**Your instructions**
Among the entries, find the lines with the string "novembro" and copy them.

---------- Source data ----------

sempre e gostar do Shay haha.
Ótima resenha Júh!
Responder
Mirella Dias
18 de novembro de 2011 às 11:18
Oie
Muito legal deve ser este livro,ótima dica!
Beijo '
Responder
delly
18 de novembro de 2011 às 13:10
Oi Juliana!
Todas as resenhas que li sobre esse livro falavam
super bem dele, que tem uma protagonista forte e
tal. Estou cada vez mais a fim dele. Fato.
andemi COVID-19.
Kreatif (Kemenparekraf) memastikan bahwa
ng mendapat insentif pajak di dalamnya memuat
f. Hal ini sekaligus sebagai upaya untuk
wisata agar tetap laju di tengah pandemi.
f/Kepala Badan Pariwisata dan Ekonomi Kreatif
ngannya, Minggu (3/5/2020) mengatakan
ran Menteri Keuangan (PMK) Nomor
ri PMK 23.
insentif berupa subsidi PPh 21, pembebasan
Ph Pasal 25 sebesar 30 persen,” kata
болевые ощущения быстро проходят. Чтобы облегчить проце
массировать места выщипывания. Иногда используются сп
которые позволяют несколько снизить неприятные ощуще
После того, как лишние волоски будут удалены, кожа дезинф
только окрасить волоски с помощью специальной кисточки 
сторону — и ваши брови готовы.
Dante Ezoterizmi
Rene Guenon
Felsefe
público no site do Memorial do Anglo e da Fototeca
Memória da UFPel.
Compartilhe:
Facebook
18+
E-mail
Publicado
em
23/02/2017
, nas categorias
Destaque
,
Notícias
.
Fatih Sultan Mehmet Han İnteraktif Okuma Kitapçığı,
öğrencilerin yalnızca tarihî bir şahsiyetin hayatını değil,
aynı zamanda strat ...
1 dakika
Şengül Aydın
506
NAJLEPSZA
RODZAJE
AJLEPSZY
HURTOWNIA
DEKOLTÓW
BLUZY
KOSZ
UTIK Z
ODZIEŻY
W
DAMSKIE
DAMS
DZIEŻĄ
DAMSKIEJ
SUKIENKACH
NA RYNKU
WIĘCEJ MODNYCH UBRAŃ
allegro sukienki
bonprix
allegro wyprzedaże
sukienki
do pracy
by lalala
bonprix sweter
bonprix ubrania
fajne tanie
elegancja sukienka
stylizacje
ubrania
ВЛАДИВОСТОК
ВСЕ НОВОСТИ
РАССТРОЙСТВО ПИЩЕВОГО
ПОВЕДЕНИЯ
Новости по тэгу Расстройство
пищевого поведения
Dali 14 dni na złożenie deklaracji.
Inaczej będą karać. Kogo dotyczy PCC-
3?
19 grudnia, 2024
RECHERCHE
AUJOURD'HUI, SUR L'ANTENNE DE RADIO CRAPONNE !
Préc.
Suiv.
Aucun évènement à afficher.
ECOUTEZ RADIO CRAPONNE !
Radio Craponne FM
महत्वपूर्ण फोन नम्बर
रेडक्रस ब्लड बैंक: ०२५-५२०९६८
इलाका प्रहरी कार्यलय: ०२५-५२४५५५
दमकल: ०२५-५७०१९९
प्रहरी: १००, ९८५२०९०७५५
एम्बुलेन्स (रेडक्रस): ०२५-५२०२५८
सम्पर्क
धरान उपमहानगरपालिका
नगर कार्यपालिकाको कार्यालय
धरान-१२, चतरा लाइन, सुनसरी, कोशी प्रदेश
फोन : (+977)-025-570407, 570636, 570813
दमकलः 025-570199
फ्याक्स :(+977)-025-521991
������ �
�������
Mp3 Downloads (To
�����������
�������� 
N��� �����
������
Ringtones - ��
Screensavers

----------

**Task solution**
18 de novembro de 2011 às 11:18
18 de novembro de 2011 às 13:10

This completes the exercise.